Ano de 2016. Os responsáveis pela elaboração das provas do
ENEM encontram-se diante de um grave dilema. Sentem-se desconfortáveis em inserir
citações de Karl Marx nas provas após os protestos nas redes sociais. Tudo
porque o filósofo teria traído sua esposa com a empregada, vivido às custas de
um burguês e perdido três de seus filhos para o suicídio. Deram-se conta de que
boa parte do povo não consegue distinguir a vida acadêmica da vida pessoal. Uma
pena.
Depois dos protestos de Bolsonaro e Feliciano, a filósofa
francesa Simone de Beauvoir também acabou banida. Em sua ficha constam muitas imoralidades,
tal como o triângulo amoroso com Sartre e Olga Kosakiewicz. Simone também é
acusada de delitos graves como roer unhas, faltar às missas e, o pior: só tomar
banho aos sábados. Um absurdo!
Após pequeno burburinho alguém sugeriu o nome de Martinho Lutero,
mas foi imediatamente advertido de que - apesar de sua posição firme (e até “virtuosamente
violenta”) contra os camponeses insurgentes de 1524 – o reformador foi um
rebelde! Sua ousadia ao desafiar o papa, maior autoridade religiosa da época,
pode ser um estímulo à indisciplina dos jovens. Há ainda aquele texto de 1543
incentivando a queima de sinagogas... “Um perigo esse Lutero!”, gritariam os fundamentalistas milenaristas pró-Israel.
Um jovem professor negro anunciou com entusiasmo o nome de
Luther King. A indicação, infelizmente, logo perdeu força. Gravações feitas pelo FBI – explicou um jovem doutor - revelaram que o líder batista teve amantes. Além
do mais, como Lutero, pode ser visto como má influência para a juventude, pois sua
trajetória é marcada pela rebelião contra as leis do Estado.

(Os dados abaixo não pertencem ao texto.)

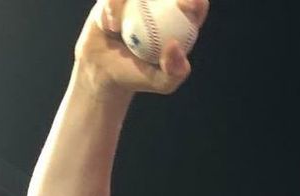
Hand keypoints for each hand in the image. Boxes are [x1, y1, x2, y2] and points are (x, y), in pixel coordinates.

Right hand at [74, 0, 208, 95]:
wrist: (103, 71)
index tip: (187, 6)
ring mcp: (136, 0)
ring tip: (115, 28)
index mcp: (179, 23)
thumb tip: (175, 44)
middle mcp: (159, 7)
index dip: (196, 3)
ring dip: (124, 4)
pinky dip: (112, 8)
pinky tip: (110, 27)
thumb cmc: (136, 76)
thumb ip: (175, 71)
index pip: (195, 7)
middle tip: (167, 3)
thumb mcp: (161, 83)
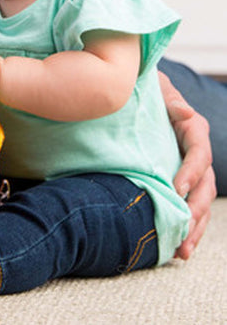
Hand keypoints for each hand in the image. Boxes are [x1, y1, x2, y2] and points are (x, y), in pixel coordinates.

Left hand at [159, 71, 215, 259]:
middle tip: (183, 234)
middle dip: (195, 212)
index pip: (199, 153)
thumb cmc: (143, 86)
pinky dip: (184, 226)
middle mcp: (196, 150)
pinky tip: (177, 248)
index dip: (191, 172)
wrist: (134, 91)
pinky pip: (186, 205)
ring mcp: (189, 167)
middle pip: (204, 186)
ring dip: (193, 228)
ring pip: (199, 202)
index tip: (177, 189)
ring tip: (182, 252)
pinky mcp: (178, 179)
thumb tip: (185, 112)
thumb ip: (169, 98)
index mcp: (193, 128)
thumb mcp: (155, 85)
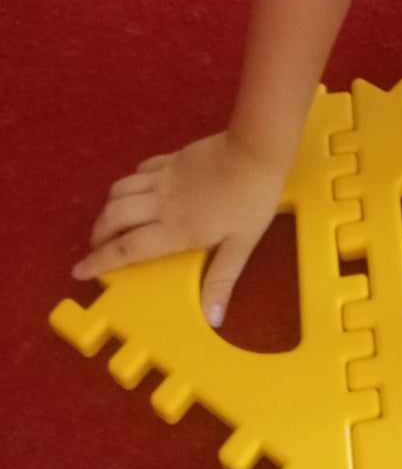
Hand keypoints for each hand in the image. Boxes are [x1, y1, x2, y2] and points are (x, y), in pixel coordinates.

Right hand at [72, 132, 286, 325]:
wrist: (254, 149)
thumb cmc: (251, 198)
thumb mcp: (241, 244)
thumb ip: (222, 279)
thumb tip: (213, 319)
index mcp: (174, 230)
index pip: (127, 249)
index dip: (100, 261)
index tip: (79, 270)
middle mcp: (161, 205)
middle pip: (114, 218)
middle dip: (98, 233)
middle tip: (96, 247)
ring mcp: (165, 177)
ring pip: (121, 190)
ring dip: (109, 206)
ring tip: (110, 220)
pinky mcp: (174, 157)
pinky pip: (141, 169)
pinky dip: (130, 181)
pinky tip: (135, 187)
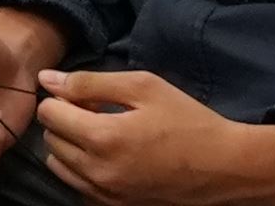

Um professor de cabelos grisalhos propôs um personagem que
teria uma ficha totalmente limpa: Jesus Cristo. Mas o nome também trazia
problemas. Sua mãe casou-se grávida (Jesus não se enquadra no padrão familiar
proposto pela bancada evangélica, já que teve pai ilegítimo), andava na
companhia de gente considerada a “escória da sociedade” (como os sírios e
haitianos de Bolsonaro) e foi definido como subversivo pelas autoridades
religiosas (“subversivo” não é adjetivo adequado às pessoas de boa família). Para
piorar, é bem conhecida sua condenação num tribunal presidido por Pôncio Pilatos,
autoridade divinamente constituída.
O ENEM 2016 acabou cancelado por falta de santos.